?那雌性见阳盯着她看,抹了两把鬓角散乱的头发,面色微红,朝着阳笑了笑,随后,扭着胯骨,迈着小碎步转到前院去了,单身宿舍的大院儿出口在那边儿。
阳就没进自己屋儿,把打开一半的屋门给推上了,拔腿去了隔壁的屋子,他隔壁住的是奎。奎就是当初救语的时候被咬断了胳膊的那个,和雕外婆一起自远古部落来投奔的。现在奎的胳膊已经好利索了,如今是大队长,手下管着两三百个士兵。
奎刚把衣服穿好,就听见房门被打开了,他以为扭又回来了,忙笑呵呵地回转过头。待发现来人不是扭,而是隔壁房子里住的阳时,顿时不高兴了,“怎么不敲门?”奎心情不爽,他现在可是大队长了,和从前自是不同,气势上就压了阳一头。他是军人,阳只是个商人,能一样吗?
阳笑嘻嘻地进了屋,找了炕梢坐了下来,“奎大哥,厉害啊!扭姑娘到底还是跟了你了,真没看出来,您还有这儿本事……”
听阳如此一说,奎板着的脸倒是柔和了,洋溢着浓浓的春意。
“你小子倒是消息灵通,这么快就被你知道了?”奎不能不高兴,扭昨晚就是他的人儿了,这和他百折不挠的追求戚戚相关,多少年的辛苦努力总算有了收获,幸福感强烈滋生。
从前喜欢扭的雄性在得知扭跟猪人生过娃仔以后,就不愿意跟扭多接触了,扭被吊了这么些年,挑三拣四的,又生过孩子,说人老珠黄有点过,可像她这个岁数还没配偶的雌性很少见了。
那件事情发生过以后,至今泯都不肯多看她一眼,她又曾坏心眼地散播过谣言,说肚子里的娃仔是泯的,使得泯明里暗里遭受了不少白眼。
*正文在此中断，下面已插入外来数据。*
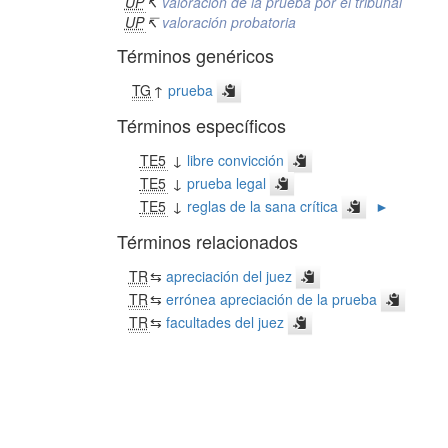
UP
↸
valoración de la prueba por el tribunal
UP
↸
valoración probatoria
Términos genéricos
TG
↑
prueba
Términos específicos
TE5
↓
libre convicción
TE5
↓
prueba legal
TE5
↓
reglas de la sana crítica
►
Términos relacionados
TR
⇆
apreciación del juez
TR
⇆
errónea apreciación de la prueba
TR
⇆
facultades del juez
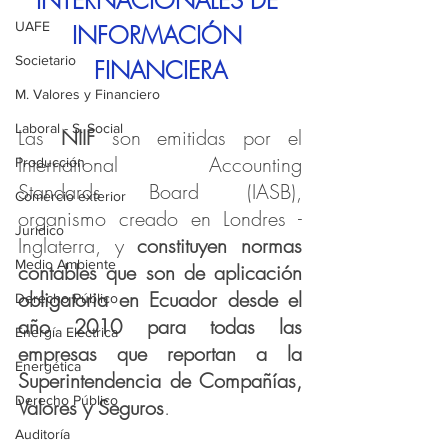
INTERNACIONALES DE 
UAFE
INFORMACIÓN 
Societario
FINANCIERA
M. Valores y Financiero
Laboral - S. Social
Las 
NIIF
 son emitidas por el 
International Accounting 
Producción
Standards Board (IASB), 
Comercio exterior
organismo creado en Londres - 
Jurídico
Inglaterra, y 
constituyen normas 
Medio Ambiente
contables que son de aplicación 
obligatoria en Ecuador desde el 
Derecho Público
año 2010 para todas las 
Energía Eléctrica
empresas que reportan a la 
Energética
Superintendencia de Compañías, 
Derecho Público
Valores y Seguros
. 
Auditoría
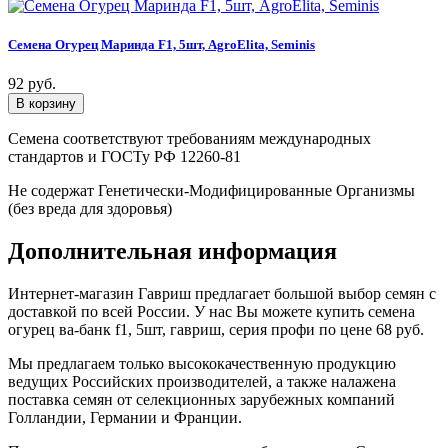
Семена Огурец Маринда F1, 5шт, AgroElita, Seminis
92 руб.
Семена соответствуют требованиям международных
стандартов и ГОСТу РФ 12260-81
Не содержат Генетически-Модифицированные Организмы
(без вреда для здоровья)
Дополнительная информация
Интернет-магазин Гавриш предлагает большой выбор семян с
доставкой по всей России. У нас Вы можете купить семена
огурец ва-банк f1, 5шт, гавриш, серия профи по цене 68 руб.
Мы предлагаем только высококачественную продукцию
ведущих Российских производителей, а также налажена
поставка семян от селекционных зарубежных компаний
Голландии, Германии и Франции.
后来猪孩儿出生了,谣言不攻自破,泯这才被人冰释前嫌。泯早都学聪明了,怎么还肯再沾染到扭的事儿呢?
也就是奎,死心塌地喜欢着扭,脑子里面一根筋。扭这也是没办法了,前段时间奎练兵比较忙,没时间去看她,扭就急了,以为连奎都不想要她了。这才自跌身价,故计从施,昨晚偷偷的溜进了奎的屋子,和奎成就了好事。
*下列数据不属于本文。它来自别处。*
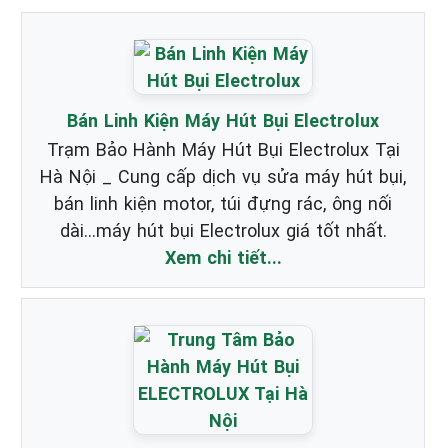
Bán Linh Kiện Máy Hút Bụi Electrolux
Trạm Bảo Hành Máy Hút Bụi Electrolux Tại
Hà Nội _ Cung cấp dịch vụ sửa máy hút bụi,
bán linh kiện motor, túi đựng rác, ông nối
dài...máy hút bụi Electrolux giá tốt nhất.
Xem chi tiết...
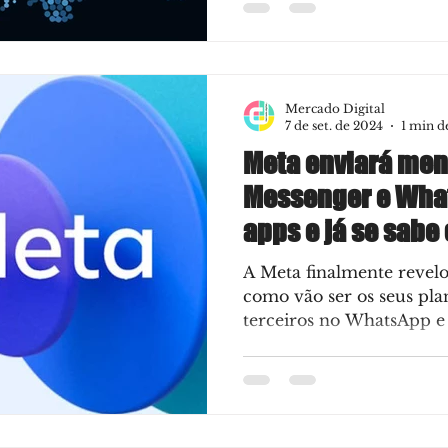
Mercado Digital
7 de set. de 2024
1 min d
Meta enviará me
Messenger e What
apps e já se sabe
A Meta finalmente revel
como vão ser os seus pla
terceiros no WhatsApp e 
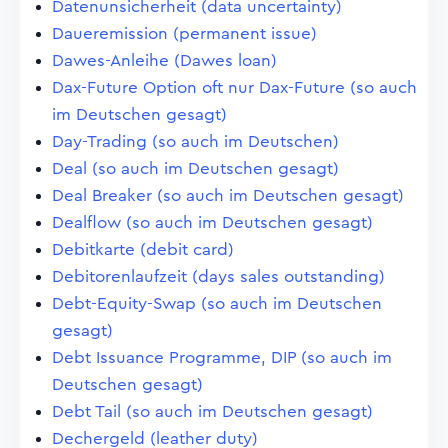
Datenunsicherheit (data uncertainty)
Daueremission (permanent issue)
Dawes-Anleihe (Dawes loan)
Dax-Future Option oft nur Dax-Future (so auch
im Deutschen gesagt)
Day-Trading (so auch im Deutschen)
Deal (so auch im Deutschen gesagt)
Deal Breaker (so auch im Deutschen gesagt)
Dealflow (so auch im Deutschen gesagt)
Debitkarte (debit card)
Debitorenlaufzeit (days sales outstanding)
Debt-Equity-Swap (so auch im Deutschen
gesagt)
Debt Issuance Programme, DIP (so auch im
Deutschen gesagt)
Debt Tail (so auch im Deutschen gesagt)
Dechergeld (leather duty)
奎却是因祸得福,他这段时间正紧张练兵呢!据说城主打算主持大规模的阅兵,忙得奎脚打后脑勺,每天回来都累得不想动弹。哪知,就因为这样,扭自己耐不住了,主动找上了门儿。
奎一想到昨夜的激情,心都颤了,这么多年了,打小就喜欢扭,如今总算是抱得美人儿归。虽然她现在遭到很多人的唾弃,有了猪孩儿戒这个污点。可如若不这样,凭扭那心气儿,那么多人喜欢她,如何会轮到自己。